EXERCISE:
Look through the records below and copy each line that includes the word "irout".

▼▼▼

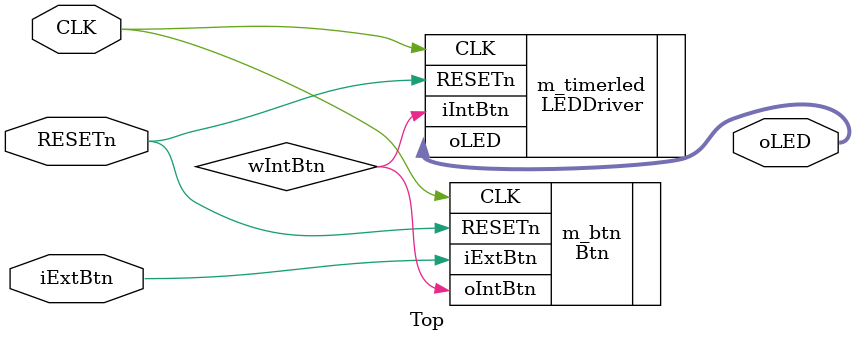
<source format=v>
module Top (
    input wire CLK,
    input wire RESETn,
    input wire iExtBtn,
    output wire [5:0] oLED
);

  wire wIntBtn;

  Btn m_btn (
      .CLK(CLK),
      .RESETn(RESETn),
      .iExtBtn(iExtBtn),
      .oIntBtn(wIntBtn)
  );

  LEDDriver m_timerled (
      .CLK(CLK),
      .RESETn(RESETn),
      .iIntBtn(wIntBtn),
      .oLED(oLED)
  );

endmodule

</source>
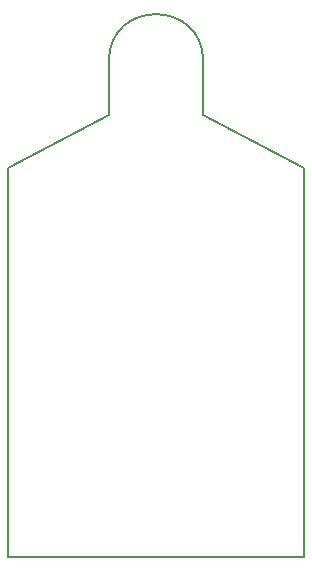
<source format=gbr>
G04 (created by PCBNEW (2013-02-02 BZR 3928)-testing) date Mon 15 Sep 2014 08:44:07 BST*
%MOIN*%
G04 Gerber Fmt 3.4, Leading zero omitted, Abs format*
%FSLAX34Y34*%
G01*
G70*
G90*
G04 APERTURE LIST*
%ADD10C,0.006*%
%ADD11C,0.00590551*%
G04 APERTURE END LIST*
G54D10*
G54D11*
X25196Y-9251D02*
G75*
G03X22047Y-9251I-1574J0D01*
G74*
G01*
X22047Y-11023D02*
X22047Y-9251D01*
X18700Y-12795D02*
X22047Y-11023D01*
X25196Y-11023D02*
X25196Y-9251D01*
X28543Y-12795D02*
X25196Y-11023D01*
X18700Y-12795D02*
X18700Y-25787D01*
X28543Y-12795D02*
X28543Y-25787D01*
X28543Y-25787D02*
X18700Y-25787D01*
M02*

</source>
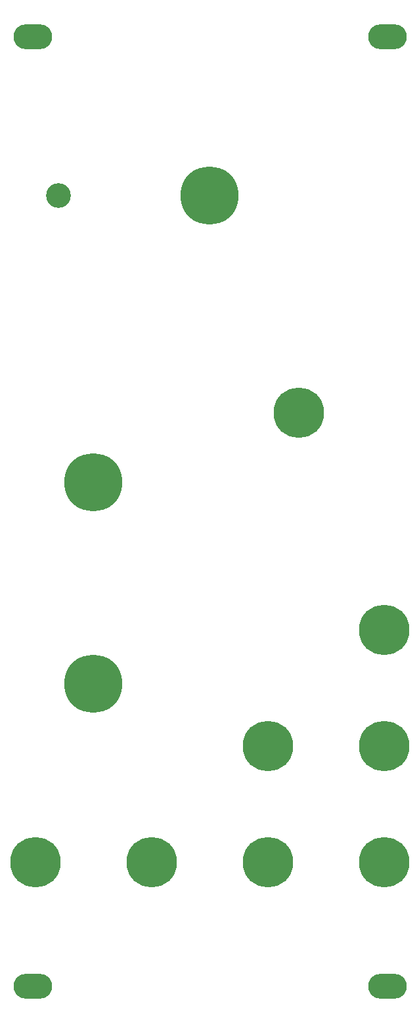
<source format=gbs>
G04 #@! TF.GenerationSoftware,KiCad,Pcbnew,(5.0.0-rc2)*
G04 #@! TF.CreationDate,2020-07-08T19:27:34+03:00*
G04 #@! TF.ProjectId,OSCPNL2,4F5343504E4C322E6B696361645F7063,rev?*
G04 #@! TF.SameCoordinates,PX1bd8e80PY8b3c880*
G04 #@! TF.FileFunction,Soldermask,Bot*
G04 #@! TF.FilePolarity,Negative*
%FSLAX46Y46*%
G04 Gerber Fmt 4.6, Leading zero omitted, Abs format (unit mm)*
G04 Created by KiCad (PCBNEW (5.0.0-rc2)) date Wed Jul  8 19:27:34 2020*
%MOMM*%
%LPD*%
G01*
G04 APERTURE LIST*
%ADD10C,7.500000*%
%ADD11O,5.000000X3.200000*%
%ADD12C,3.200000*%
%ADD13C,6.500000*%
G04 APERTURE END LIST*
D10*
G04 #@! TO.C,Ref\002A\002A*
X15300000Y42000000D03*
G04 #@! TD*
G04 #@! TO.C,Ref\002A\002A*
X15300000Y68000000D03*
G04 #@! TD*
G04 #@! TO.C,Ref\002A\002A*
X30300000Y105000000D03*
G04 #@! TD*
D11*
G04 #@! TO.C,X*
X53200000Y125500000D03*
G04 #@! TD*
G04 #@! TO.C,X*
X7500000Y125500000D03*
G04 #@! TD*
G04 #@! TO.C,X*
X53200000Y3000000D03*
G04 #@! TD*
G04 #@! TO.C,X*
X7500000Y3000000D03*
G04 #@! TD*
D12*
G04 #@! TO.C,Ref\002A\002A*
X10800000Y105000000D03*
G04 #@! TD*
D13*
G04 #@! TO.C,Ref\002A\002A*
X41800000Y77000000D03*
G04 #@! TD*
G04 #@! TO.C,Ref\002A\002A*
X52800000Y49000000D03*
G04 #@! TD*
G04 #@! TO.C,Ref\002A\002A*
X37800000Y34000000D03*
G04 #@! TD*
G04 #@! TO.C,Ref\002A\002A*
X52800000Y34000000D03*
G04 #@! TD*
G04 #@! TO.C,Ref\002A\002A*
X7800000Y19000000D03*
G04 #@! TD*
G04 #@! TO.C,Ref\002A\002A*
X22800000Y19000000D03*
G04 #@! TD*
G04 #@! TO.C,Ref\002A\002A*
X37800000Y19000000D03*
G04 #@! TD*
G04 #@! TO.C,Ref\002A\002A*
X52800000Y19000000D03*
G04 #@! TD*
M02*

</source>
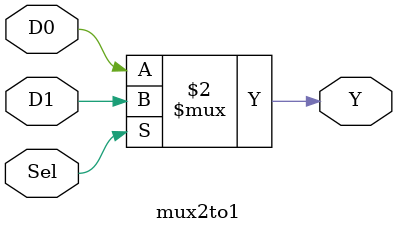
<source format=v>
`timescale 1ns / 1ps

module mux2to1 (
    input  wire D0,  // 输入信号 0
    input  wire D1,  // 输入信号 1
    input  wire Sel, // 选择信号
    output wire Y    // 输出信号
);

    // 使用条件运算符实现数据选择
    assign Y = (Sel == 1'b0) ? D0 : D1;

endmodule


</source>
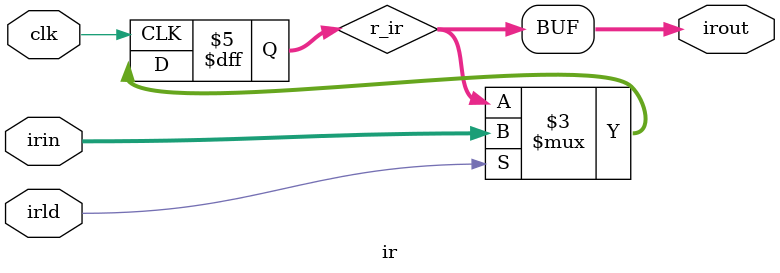
<source format=v>
`timescale 1ns/100ps

module ir(irld, clk, irin, irout);

input [15:0] irin;
output [15:0] irout;
input irld;
input clk;

reg [15:0] r_ir;

initial
begin
	#1 r_ir <= 0;
end

assign irout = r_ir;

always@(posedge clk)
begin
	/*#5*/ if(irld) r_ir <= irin;
end

endmodule

</source>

▲▲▲

ANSWER BELOW:
module ir(irld, clk, irin, irout);
output [15:0] irout;
assign irout = r_ir;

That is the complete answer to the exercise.